Politics & Gender is an agenda-setting journal that publishes the highest quality scholarship on gender and politics and on women and politics. It aims to represent the full range of questions, issues, and approaches on gender and women across the major subfields of political science, including comparative politics, international relations, political theory, and U.S. politics. The Editor welcomes studies that address fundamental questions in politics and political science from the perspective of gender difference, as well as those that interrogate and challenge standard analytical categories and conventional methodologies.Members of the Women and Politics Research Section of the American Political Science Association receive the journal as a benefit of membership.
Hypatia is a forum for cutting edge work in feminist philosophy. Since its inception in the mid-1980s, Hypatia has been a catalyst for broadening and refining feminist philosophy as well as an invaluable resource for those who teach in this area. Feminist philosophy arises out of diverse traditions and methods within philosophy and is also richly interdisciplinary in orientation.
Hypatia’s commitment to the development of feminist philosophy entails that, in all its policies and practices, Hypatia actively reflect and engage the diversity within feminism itself, the diverse experiences and situations of women, and the diverse forms that gender takes across the globe. Promoting diversity within feminist philosophy and philosophy in general is thus one of Hypatia’s core objectives.
Gender & History is now established as the major international journal for research and writing on the history of femininity and masculinity and of gender relations.

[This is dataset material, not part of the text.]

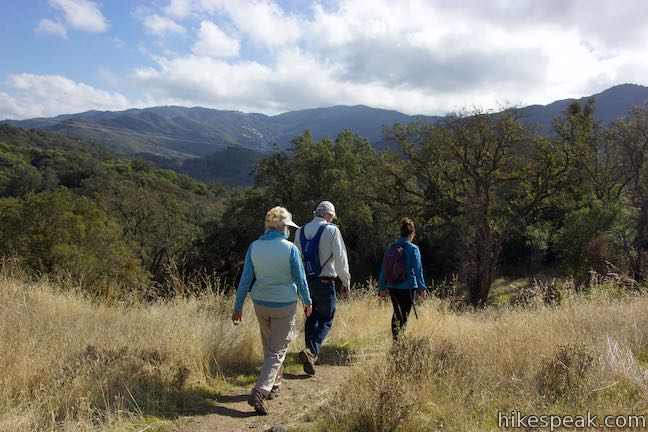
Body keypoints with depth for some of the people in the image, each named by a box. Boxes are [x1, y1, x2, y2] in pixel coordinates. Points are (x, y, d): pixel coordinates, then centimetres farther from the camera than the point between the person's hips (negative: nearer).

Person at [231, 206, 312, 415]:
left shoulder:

Spanning epochs and continents, Gender & History examines changing conceptions of gender, and maps the dialogue between femininities, masculinities and their historical contexts. The journal publishes rigorous and readable articles both on particular episodes in gender history and on broader methodological questions which have ramifications for the discipline as a whole.
Established in 1990, The Journal of the History of Sexuality illuminates the history of sexuality in all its expressions, recognizing various differences of class, culture, gender, race, and sexual orientation. Spanning geographic and temporal boundaries, JHS provides a much-needed forum for historical, critical, and theoretical research in this field. Its cross-cultural and cross-disciplinary character brings together original articles and critical reviews from historians, social scientists, and humanities scholars worldwide.